▸ **WORK INSTRUCTIONS**
Leave out the pictures and repeat exactly the lines from the one containing "right knee: (181, 50)" through the final line of the listing below.

=== AVAILABLE RECORDS ===

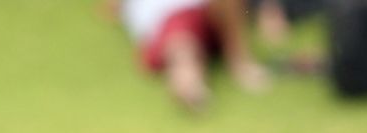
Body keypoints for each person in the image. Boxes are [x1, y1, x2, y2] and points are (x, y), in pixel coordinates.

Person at [114, 0, 270, 112]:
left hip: (173, 19)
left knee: (181, 48)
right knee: (181, 50)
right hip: (171, 19)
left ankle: (240, 60)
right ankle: (239, 61)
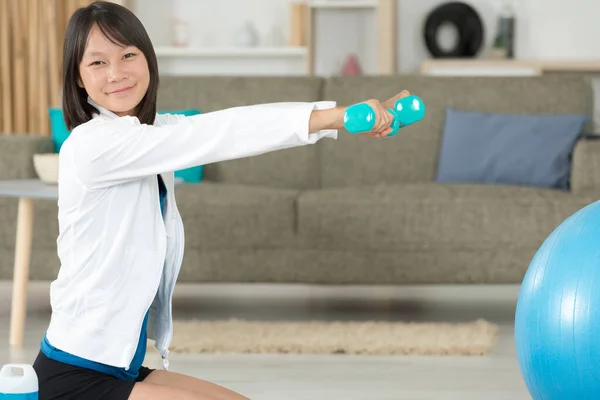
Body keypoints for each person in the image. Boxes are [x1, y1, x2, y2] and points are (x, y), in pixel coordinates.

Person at [31, 1, 414, 399]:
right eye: (97, 63)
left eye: (128, 54)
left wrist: (343, 117)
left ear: (148, 59)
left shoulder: (149, 132)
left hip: (118, 365)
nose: (117, 73)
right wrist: (333, 116)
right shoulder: (94, 145)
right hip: (73, 374)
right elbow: (219, 133)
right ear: (77, 77)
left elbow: (235, 125)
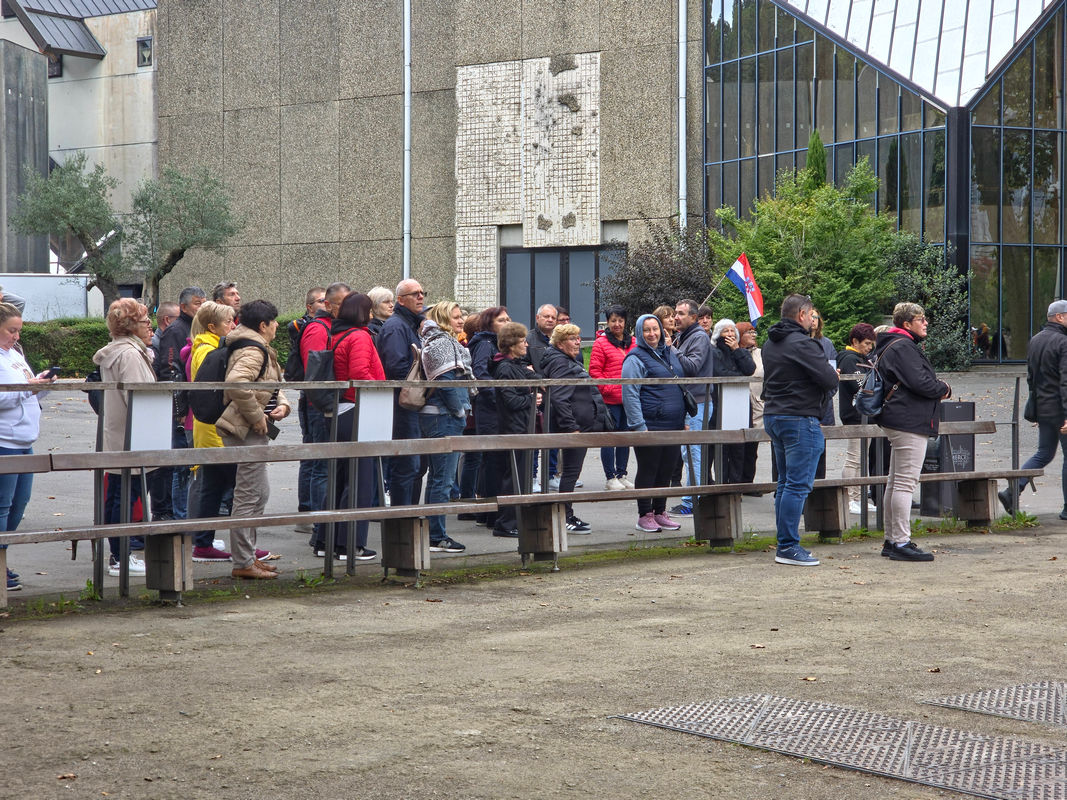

===

▸ **THE ANSWER**
right knee: (181, 50)
right hip: (171, 19)
left ankle: (240, 60)
right ankle: (239, 61)
Body keypoints for each person in the image. Boxes are [x1, y1, x2, y2] and points are (x, y), in pixel coordinates.

Person at [31, 1, 414, 399]:
right eye: (97, 63)
left eye: (128, 54)
left wrist: (343, 117)
left ear: (148, 59)
left shoulder: (149, 132)
left hip: (118, 365)
nose: (117, 73)
right wrist: (333, 116)
right shoulder: (94, 145)
right hip: (73, 374)
right elbow: (219, 133)
right ear: (77, 77)
left elbow: (235, 125)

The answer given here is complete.